Patients positive for SARS-CoV-2 infection

The patient must wear a surgical mask. All healthcare workers (radiologists, radiographers, and nurses) wear an FFP2 or FFP3 mask, visor or goggle protection, disposable waterproof gown, disposable cap, double disposable gloves. Complete coverage of the ultrasound machine and probe must be implemented, not only for interventional procedures. The probe cover must be changed for each patient to prevent transmission of further infection. Further sanitization of all the area in which the patient comes into contact must be performed after undressing at the end procedure to be ready for next dressing. In cases where the patient cannot wear the surgical mask, healthcare workers must wear an FFP3 mask.

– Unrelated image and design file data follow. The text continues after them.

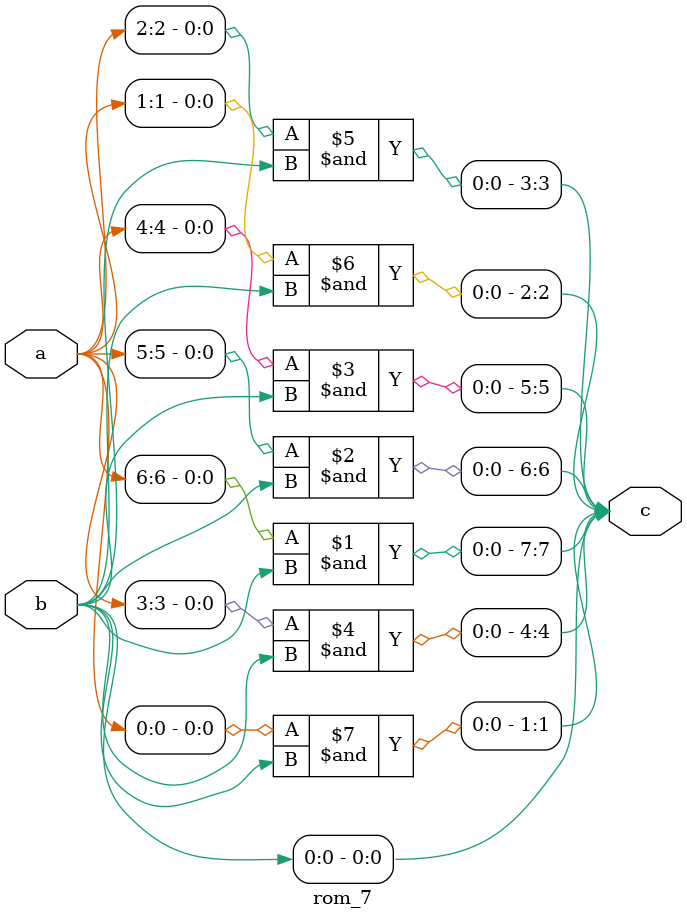
<source format=v>
module rom_7(                                           //만약 데이터와 찾는 데이터 같다는 신호가 입력 될시
             a,                                         //주소를 Right shift 한칸 하고 1bit에 1을 출력해 memory_addrss에 입력시키는 rom
             b,
             c
);
    
parameter               
                        D=8                          // D : Data width                  
;      

input wire [D-1:0] a
;
input wire b
;                  
output wire [D-1:0]c
;
assign c[7]= a[6] & b;
assign c[6]= a[5] & b;
assign c[5]= a[4] & b;
assign c[4]= a[3] & b;
assign c[3]= a[2] & b;
assign c[2]= a[1] & b;
assign c[1]= a[0] & b;
assign c[0]= b;
endmodule

</source>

Emotional aspects of cancer patients during COVID-19 pandemic

All the commotion of the COVID-19 pandemic is anxiety-provoking among both patients and practitioners. The aim of these recommendations is to share good clinical practice recommendations in this difficult contest, giving the clinicians the cornerstones to manage patients correctly and safely. Oncological patient is one of the most fragile during the pandemic. The significant psychological impact on oncological patients is compounded by multiple factors: knowledge that the individual is at higher risk of serious complication if infected by SARS-CoV-2, loneliness and isolation as a result of social distancing, and the underlying constant fear of the cancer [26]. Patient psychological well-being needs to be considered and often can be addressed with telemedicine/phone visits. To reduce uncertainty feelings affecting both clinicians and patients, structured recommendations and the adequate psychological support are essential tools for healthcare workers to aid cancer patients to overcome this difficult moment [27, 28].

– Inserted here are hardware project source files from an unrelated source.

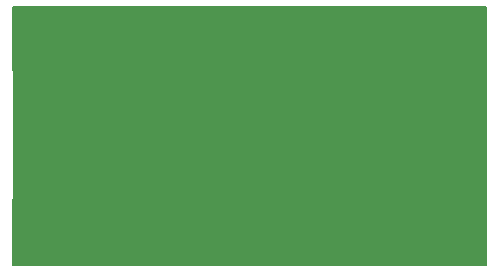
<source format=gbs>
G04 #@! TF.GenerationSoftware,KiCad,Pcbnew,(5.0.0-rc2-153-gb37969f58)*
G04 #@! TF.CreationDate,2018-07-10T17:16:08+02:00*
G04 #@! TF.ProjectId,wb001,77623030312E6B696361645F70636200,rev?*
G04 #@! TF.SameCoordinates,Original*
G04 #@! TF.FileFunction,Soldermask,Bot*
G04 #@! TF.FilePolarity,Negative*
%FSLAX46Y46*%
G04 Gerber Fmt 4.6, Leading zero omitted, Abs format (unit mm)*
G04 Created by KiCad (PCBNEW (5.0.0-rc2-153-gb37969f58)) date Tue Jul 10 17:16:08 2018*
%MOMM*%
%LPD*%
G01*
G04 APERTURE LIST*
%ADD10C,0.150000*%
G04 APERTURE END LIST*
D10*
G36*
X148500000Y-61400000D02*
X148400000Y-72500000D01*
X188500000Y-72500000D01*
X188500000Y-50700000D01*
X148400000Y-50700000D01*
X148500000Y-61400000D01*
G37*
X148500000Y-61400000D02*
X148400000Y-72500000D01*
X188500000Y-72500000D01*
X188500000Y-50700000D01*
X148400000Y-50700000D01*
X148500000Y-61400000D01*
M02*

</source>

Conclusions and future directions

This information should be used to provide radiologists with structured recommendations for breast care in both asymptomatic population and breast cancer patients during the COVID-19 pandemic. In particular, we recommend that diagnostic procedures in symptomatic patients and in patients with a suspicious finding should be confirmed according to local availability and resources. Breast cancer patient’s follow-up and routine breast cancer screening should be performed with a delay of no more than 3 months from the scheduled date, compatibly with the local organizational conditions. All breast imaging procedures should be conducted wearing personal protective equipment precautions, following the measures of social distancing, and the sanitization of equipment and spaces to protect both patients and healthcare workers. However, as the pandemic rapidly evolves, we are increasingly learning about viral transmission and its impact on the healthcare system. Thus, these recommendations may change over time and could need to be updated. It is our hope that this paper will help women, radiologists, and all other clinicians to provide the highest-level care for their patients during this evolving pandemic.